Today, the typical U.S. household that has at least one credit card has approximately $15,950 in credit card debt.

And if you do not pay off those credit card balances, the credit card companies will unleash the hounds on you.

Have you ever had an encounter with a debt collector?

They can be absolutely brutal.  And they use those tactics because they work.  In fact, they are so good at what they do that many of those that own debt collection companies have become exceedingly wealthy.  The following is from a recent CNN article

Yachts. Mansions. Extravagant dinner parties. Life is good for the founders of one of the nation’s biggest government debt collectors.

That firm, Linebarger Goggan Blair & Sampson, rakes in big money from government contracts that allow it to pursue debtors over toll violations, taxes and parking tickets.
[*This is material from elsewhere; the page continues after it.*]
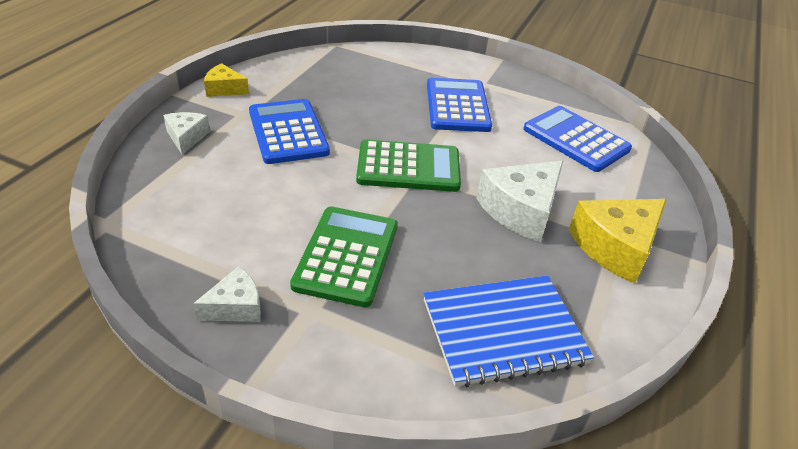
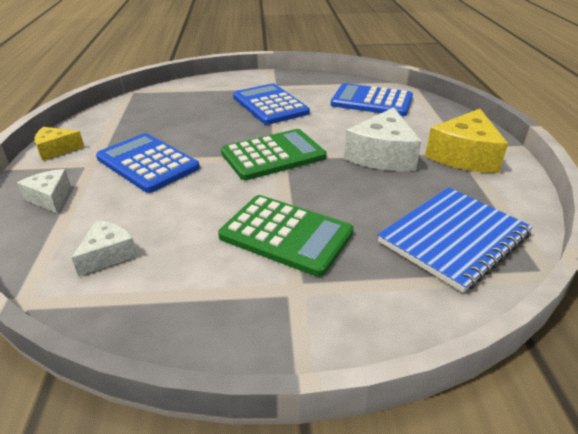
camera: 25 degrees left, 5 degrees down
(235, 307) = (226, 317): white cheese -> white cheese (108, 255)
(347, 256) = (286, 235): green calculator -> green calculator turned 135 degrees clockwise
While the debts often start small, the Austin-based firm charges high fees, which can add hundreds or even thousands of dollars to the bill.
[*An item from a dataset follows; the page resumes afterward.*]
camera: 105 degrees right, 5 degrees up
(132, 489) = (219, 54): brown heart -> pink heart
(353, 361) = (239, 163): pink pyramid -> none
After growing this business from a small Texas law firm in the late 1970’s to a nationwide debt collection powerhouse, the firm’s founders and top brass have walked away with millions of dollars.

And I haven’t even mentioned our collective debts yet.

We have willingly chosen to collectively enslave ourselves on a local, a state and a national level.

It is bad enough that we are doing this to ourselves.  But we are also cruelly saddling future generations of Americans with the largest mountain of debt in the history of the planet.  The following is from my previous article entitled “Barack Obama Says That What America Really Needs Is Lots More Debt“…

When Barack Obama took the oath of office, the U.S. national debt was 10.6 trillion dollars.  Today, it has surpassed the 18 trillion dollar mark.  And even though we are being told that “deficits are going down”, the truth is that the U.S. national debt increased by more than a trillion dollars in fiscal 2014.  But that isn’t good enough for Obama.  He says that we need to come out of this period of “mindless austerity” and steal money from our children and our grandchildren even faster.  In addition, Obama wants to raise taxes again.  His budget calls for 2 trillion dollars in tax increases over the next decade.  He always touts these tax increases as “tax hikes on the rich”, but somehow they almost always seem to end up hitting the middle class too.  But whether or not Congress ever adopts Obama’s new budget is not really the issue.  The reality of the matter is that the “tax and spend Democrats” and the “tax and spend Republicans” are both responsible for getting us into this mess.  Future generations of Americans are already facing the largest mountain of debt in the history of the planet, and both parties want to make this mountain of debt even higher.  The only disagreement is about how fast it should happen.  It is a national disgrace, but most Americans have come to accept this as “normal”.  If our children and our grandchildren get the opportunity, they will curse us for what we have done to them.

So can we really call ourselves the “home of the brave and the land of the free”?

Isn’t the truth that the vast majority of us are actually deeply enslaved?